The serjeant did not look up from the log-book in which he was entering the results of the examination, but the orderly leant over to whisper something about marks of identification and signs of communicable disease. This was not enough for Neel, who was now seized by a determination not to be ignored: 'Please, sir, is there a reason why I cannot have an answer to my question?'

Without a glance in his direction, the serjeant issued another order, in Hindusthani: Kapra utaro… take off his clothes.

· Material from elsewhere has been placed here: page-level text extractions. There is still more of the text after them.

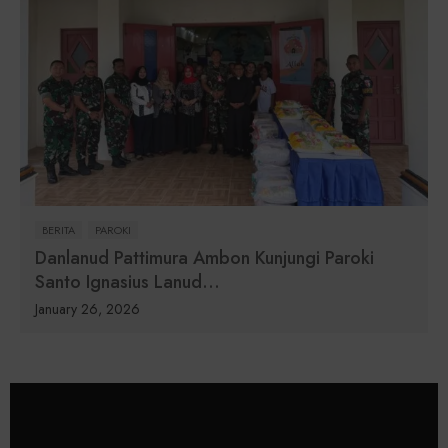
BERITA
PAROKI
Danlanud Pattimura Ambon Kunjungi Paroki
Santo Ignasius Lanud...
January 26, 2026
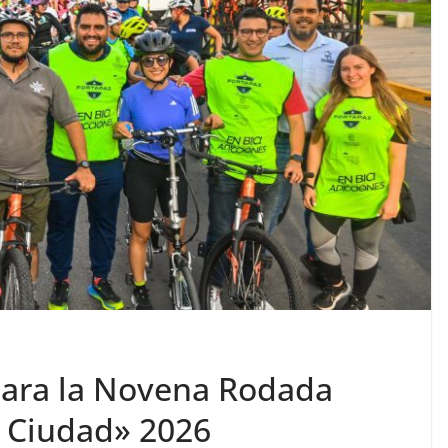
para la Novena Rodada
 Ciudad» 2026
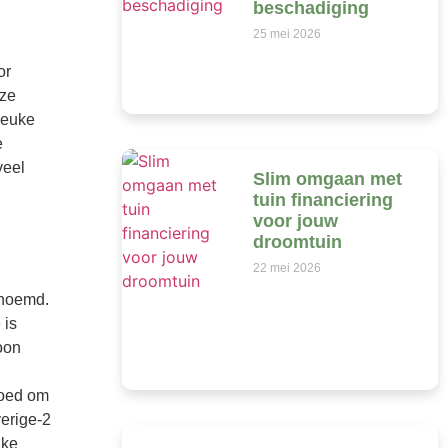
beschadiging
25 mei 2026
or
 ze
leuke
e
veel
Slim omgaan met
tuin financiering
voor jouw
droomtuin
22 mei 2026
enoemd.
 is
oon
goed om
erige-2
jke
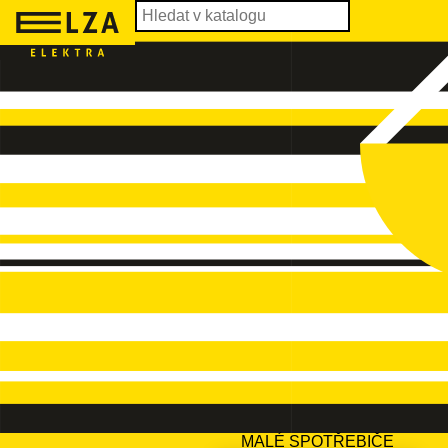
MALÉ SPOTŘEBIČE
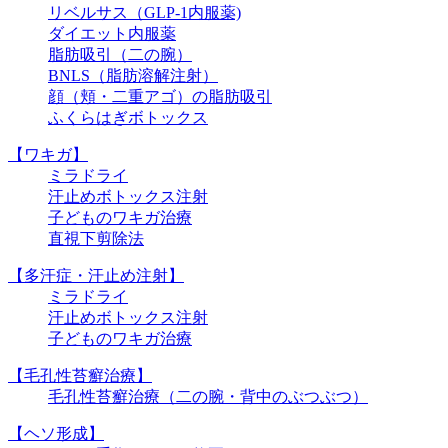
リベルサス（GLP-1内服薬)
ダイエット内服薬
脂肪吸引（二の腕）
BNLS（脂肪溶解注射）
顔（頬・二重アゴ）の脂肪吸引
ふくらはぎボトックス
【ワキガ】
ミラドライ
汗止めボトックス注射
子どものワキガ治療
直視下剪除法
【多汗症・汗止め注射】
ミラドライ
汗止めボトックス注射
子どものワキガ治療
【⽑孔性苔癬治療】
⽑孔性苔癬治療（⼆の腕・背中のぶつぶつ）
【ヘソ形成】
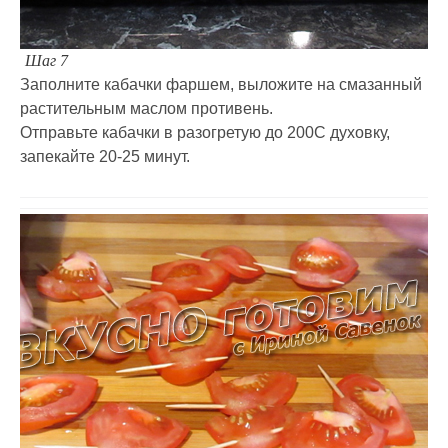
Шаг 7
Заполните кабачки фаршем, выложите на смазанный
растительным маслом противень.
Отправьте кабачки в разогретую до 200С духовку,
запекайте 20-25 минут.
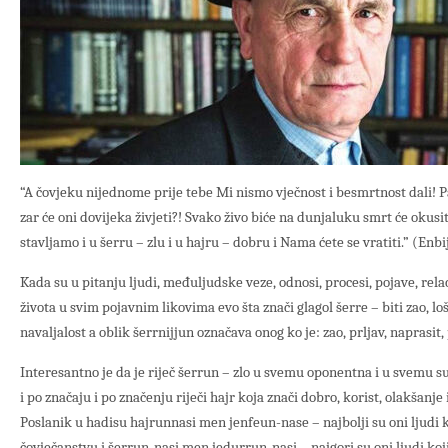
“A čovjeku nijednome prije tebe Mi nismo vječnost i besmrtnost dali
zar će oni dovijeka živjeti?! Svako živo biće na dunjaluku smrt će okusiti
stavljamo i u šerru – zlu i u hajru – dobru i Nama ćete se vratiti.” (Enbi
Kada su u pitanju ljudi, međuljudske veze, odnosi, procesi, pojave, rela
života u svim pojavnim likovima evo šta znači glagol šerre – biti zao, loš,
navaljalost a oblik šerrnijjun označava onog ko je: zao, prljav, naprasit, 
Interesantno je da je riječ šerrun – zlo u svemu oponentna i u svemu su
i po značaju i po značenju riječi hajr koja znači dobro, korist, olakšan
Poslanik u hadisu hajrunnasi men jenfeun-nase – najbolji su oni ljudi k
čovječanstvu i šerrun-nasi men jedurrun-nasi – najgori su oni ljudi koji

The sepoys responded by pinning Neel's arms to his side: long practice had made them expert in stripping the clothes from convicts, many of whom would gladly have died – or killed – rather than be subjected to the shame of having their nakedness exposed. Neel's struggles presented no challenge to them and they quickly tore off the remnants of his clothing; then they held him upright, pinioning his limbs so as to fully expose his naked body to his jailers' scrutiny. Unexpectedly, Neel felt the touch of a hand, grazing against his toes, and he looked down to see the orderly brushing his feet with his fingertips, as if to ask forgiveness for what he was about to do. The gesture, in all its unforeseen humanity, had scarcely had time to register when the orderly's fingers dug into Neel's groin.